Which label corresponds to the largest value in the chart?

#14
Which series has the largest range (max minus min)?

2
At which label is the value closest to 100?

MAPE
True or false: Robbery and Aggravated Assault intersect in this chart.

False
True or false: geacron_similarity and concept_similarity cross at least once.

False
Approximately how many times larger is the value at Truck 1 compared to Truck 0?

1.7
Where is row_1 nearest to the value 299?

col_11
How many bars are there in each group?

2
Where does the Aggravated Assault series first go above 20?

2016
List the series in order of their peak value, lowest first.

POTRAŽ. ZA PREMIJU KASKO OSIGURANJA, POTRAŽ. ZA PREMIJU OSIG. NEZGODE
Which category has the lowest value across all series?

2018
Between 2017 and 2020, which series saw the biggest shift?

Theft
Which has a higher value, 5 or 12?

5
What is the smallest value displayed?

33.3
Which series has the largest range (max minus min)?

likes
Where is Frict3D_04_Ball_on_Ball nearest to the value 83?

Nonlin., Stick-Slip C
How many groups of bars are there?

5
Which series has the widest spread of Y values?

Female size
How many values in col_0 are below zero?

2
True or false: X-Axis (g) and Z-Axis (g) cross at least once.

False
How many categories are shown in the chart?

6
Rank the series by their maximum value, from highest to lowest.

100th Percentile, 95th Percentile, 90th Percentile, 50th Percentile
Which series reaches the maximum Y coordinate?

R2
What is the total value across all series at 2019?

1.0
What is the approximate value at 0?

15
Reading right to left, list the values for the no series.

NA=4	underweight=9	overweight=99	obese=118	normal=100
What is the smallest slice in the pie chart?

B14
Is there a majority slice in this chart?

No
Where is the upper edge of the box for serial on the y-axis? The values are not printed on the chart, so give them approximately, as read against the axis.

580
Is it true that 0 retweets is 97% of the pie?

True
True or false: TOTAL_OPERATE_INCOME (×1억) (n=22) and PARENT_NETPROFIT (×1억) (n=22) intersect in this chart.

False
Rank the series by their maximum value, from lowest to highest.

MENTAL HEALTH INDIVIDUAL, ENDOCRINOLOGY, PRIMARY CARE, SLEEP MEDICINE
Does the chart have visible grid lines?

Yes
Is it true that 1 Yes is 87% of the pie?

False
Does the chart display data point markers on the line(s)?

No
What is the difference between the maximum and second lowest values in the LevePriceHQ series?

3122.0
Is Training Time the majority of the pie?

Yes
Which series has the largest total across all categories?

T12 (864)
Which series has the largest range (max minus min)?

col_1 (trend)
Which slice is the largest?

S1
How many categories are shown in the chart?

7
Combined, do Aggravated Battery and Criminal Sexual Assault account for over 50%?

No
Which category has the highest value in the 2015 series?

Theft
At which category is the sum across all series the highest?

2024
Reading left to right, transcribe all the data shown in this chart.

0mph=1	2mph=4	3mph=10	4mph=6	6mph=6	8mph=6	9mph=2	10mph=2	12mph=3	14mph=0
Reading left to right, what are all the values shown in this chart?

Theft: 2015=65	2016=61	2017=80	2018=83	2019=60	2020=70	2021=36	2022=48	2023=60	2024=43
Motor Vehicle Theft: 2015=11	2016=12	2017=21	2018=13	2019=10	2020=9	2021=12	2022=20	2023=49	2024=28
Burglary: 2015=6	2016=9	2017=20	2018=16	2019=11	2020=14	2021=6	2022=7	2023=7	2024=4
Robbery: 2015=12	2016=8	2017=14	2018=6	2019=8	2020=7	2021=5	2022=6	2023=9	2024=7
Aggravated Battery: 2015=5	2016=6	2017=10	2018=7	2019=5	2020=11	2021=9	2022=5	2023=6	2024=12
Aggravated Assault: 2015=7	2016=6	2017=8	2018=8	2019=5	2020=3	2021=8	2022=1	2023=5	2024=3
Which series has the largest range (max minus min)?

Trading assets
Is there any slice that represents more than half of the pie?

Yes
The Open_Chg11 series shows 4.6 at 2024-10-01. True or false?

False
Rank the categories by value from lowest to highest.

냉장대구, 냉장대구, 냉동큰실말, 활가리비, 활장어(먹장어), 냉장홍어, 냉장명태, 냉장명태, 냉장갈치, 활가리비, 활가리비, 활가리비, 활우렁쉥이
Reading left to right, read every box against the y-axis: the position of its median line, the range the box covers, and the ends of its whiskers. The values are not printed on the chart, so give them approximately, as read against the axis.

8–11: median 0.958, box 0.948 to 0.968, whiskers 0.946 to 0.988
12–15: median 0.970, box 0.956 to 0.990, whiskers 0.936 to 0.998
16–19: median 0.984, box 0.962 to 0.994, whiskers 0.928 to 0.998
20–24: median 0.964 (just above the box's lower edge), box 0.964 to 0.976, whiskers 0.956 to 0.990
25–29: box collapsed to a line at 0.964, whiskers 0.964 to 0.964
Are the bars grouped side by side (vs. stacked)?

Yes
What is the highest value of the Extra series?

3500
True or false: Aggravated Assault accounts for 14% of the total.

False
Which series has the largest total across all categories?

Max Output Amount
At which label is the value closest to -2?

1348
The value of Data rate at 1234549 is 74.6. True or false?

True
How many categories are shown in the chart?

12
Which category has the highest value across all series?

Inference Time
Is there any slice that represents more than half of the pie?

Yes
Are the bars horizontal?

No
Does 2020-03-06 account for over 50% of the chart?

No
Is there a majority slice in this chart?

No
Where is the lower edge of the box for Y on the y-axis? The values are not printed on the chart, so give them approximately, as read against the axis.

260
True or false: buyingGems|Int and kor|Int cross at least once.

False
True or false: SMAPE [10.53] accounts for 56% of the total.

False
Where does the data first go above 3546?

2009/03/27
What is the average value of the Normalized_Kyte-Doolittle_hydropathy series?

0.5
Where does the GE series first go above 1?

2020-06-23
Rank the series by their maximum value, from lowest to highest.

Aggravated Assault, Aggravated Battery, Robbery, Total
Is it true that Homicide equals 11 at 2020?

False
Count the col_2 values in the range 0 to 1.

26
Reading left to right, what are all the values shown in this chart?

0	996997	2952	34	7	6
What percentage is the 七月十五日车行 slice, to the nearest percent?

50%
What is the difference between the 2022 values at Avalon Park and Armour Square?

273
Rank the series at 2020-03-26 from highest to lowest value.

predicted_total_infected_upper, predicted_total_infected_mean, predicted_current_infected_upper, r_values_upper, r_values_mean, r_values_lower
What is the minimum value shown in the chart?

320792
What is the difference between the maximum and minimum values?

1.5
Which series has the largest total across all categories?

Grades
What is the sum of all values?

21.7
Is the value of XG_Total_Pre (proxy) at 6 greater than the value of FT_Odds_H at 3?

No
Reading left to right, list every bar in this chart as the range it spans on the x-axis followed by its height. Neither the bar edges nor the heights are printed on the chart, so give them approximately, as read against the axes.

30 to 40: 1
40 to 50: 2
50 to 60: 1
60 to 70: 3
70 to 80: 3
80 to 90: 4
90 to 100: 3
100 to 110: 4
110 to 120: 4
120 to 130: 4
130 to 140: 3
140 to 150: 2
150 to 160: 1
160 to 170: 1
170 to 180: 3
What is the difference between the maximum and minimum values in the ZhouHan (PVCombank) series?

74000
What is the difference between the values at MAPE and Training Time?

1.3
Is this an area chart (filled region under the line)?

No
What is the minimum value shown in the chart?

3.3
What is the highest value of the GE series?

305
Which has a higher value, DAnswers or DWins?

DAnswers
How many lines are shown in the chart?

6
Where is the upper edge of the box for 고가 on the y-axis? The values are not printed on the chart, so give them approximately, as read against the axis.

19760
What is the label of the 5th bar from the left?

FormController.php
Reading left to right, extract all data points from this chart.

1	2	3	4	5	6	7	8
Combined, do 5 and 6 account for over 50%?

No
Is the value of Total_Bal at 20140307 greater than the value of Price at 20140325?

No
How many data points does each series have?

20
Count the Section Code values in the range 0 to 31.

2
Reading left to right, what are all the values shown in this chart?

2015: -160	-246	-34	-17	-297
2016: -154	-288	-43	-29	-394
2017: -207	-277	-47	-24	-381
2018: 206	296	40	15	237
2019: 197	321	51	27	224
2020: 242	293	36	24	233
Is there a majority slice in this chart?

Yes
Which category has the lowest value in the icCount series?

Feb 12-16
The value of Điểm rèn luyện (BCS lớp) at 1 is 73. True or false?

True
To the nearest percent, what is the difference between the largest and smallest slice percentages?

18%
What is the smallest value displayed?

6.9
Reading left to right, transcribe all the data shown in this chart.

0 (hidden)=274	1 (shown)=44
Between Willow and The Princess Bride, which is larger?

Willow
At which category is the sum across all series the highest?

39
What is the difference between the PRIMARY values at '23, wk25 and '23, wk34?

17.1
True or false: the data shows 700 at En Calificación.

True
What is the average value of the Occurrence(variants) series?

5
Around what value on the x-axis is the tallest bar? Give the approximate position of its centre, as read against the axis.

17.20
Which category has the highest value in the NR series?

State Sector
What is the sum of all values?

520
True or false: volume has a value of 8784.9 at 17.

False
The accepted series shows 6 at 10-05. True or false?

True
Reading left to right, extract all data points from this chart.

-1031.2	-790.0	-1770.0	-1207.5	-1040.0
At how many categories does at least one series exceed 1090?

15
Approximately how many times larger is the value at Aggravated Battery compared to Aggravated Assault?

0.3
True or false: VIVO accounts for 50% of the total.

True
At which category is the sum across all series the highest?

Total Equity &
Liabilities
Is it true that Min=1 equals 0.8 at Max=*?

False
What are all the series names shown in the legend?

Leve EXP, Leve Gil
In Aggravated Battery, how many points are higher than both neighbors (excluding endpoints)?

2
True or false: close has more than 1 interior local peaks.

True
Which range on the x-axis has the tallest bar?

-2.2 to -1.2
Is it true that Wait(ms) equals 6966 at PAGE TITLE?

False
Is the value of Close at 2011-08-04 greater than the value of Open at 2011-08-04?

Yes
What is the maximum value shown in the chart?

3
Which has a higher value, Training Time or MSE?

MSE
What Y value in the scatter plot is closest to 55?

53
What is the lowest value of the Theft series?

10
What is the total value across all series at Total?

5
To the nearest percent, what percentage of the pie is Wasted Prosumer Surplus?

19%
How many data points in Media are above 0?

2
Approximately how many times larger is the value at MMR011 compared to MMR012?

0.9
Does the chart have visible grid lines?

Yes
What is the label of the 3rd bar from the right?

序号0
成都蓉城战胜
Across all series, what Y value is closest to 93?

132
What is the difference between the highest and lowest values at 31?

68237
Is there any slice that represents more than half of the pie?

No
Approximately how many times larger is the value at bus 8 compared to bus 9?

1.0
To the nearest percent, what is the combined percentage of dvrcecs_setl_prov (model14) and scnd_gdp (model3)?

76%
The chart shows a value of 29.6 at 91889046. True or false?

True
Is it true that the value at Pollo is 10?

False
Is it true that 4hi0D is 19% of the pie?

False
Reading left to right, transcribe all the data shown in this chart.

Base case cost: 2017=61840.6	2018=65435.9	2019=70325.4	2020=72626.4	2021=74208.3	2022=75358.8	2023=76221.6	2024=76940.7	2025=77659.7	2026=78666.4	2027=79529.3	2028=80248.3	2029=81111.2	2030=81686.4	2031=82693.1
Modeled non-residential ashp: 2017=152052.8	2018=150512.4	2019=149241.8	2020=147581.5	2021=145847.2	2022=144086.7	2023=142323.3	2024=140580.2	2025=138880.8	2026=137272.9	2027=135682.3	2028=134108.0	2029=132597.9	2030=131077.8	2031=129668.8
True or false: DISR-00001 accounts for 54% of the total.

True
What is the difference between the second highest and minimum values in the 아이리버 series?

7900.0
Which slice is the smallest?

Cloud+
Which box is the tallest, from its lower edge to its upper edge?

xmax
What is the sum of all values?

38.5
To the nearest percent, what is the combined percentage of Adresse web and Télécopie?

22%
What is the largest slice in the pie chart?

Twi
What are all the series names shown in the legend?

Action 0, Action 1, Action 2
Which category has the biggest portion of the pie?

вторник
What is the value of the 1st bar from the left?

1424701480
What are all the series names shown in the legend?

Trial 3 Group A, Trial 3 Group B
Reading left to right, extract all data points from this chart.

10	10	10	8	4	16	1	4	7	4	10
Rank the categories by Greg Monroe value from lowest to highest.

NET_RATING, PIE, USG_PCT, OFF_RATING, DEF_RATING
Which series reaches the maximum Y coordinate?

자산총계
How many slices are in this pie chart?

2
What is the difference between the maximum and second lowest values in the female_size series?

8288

To-do item: Pick out every line in the entries above that contains the word "equals" and copy each of those lines.

Response area:
Is it true that Homicide equals 11 at 2020?
Is it true that Min=1 equals 0.8 at Max=*?
Is it true that Wait(ms) equals 6966 at PAGE TITLE?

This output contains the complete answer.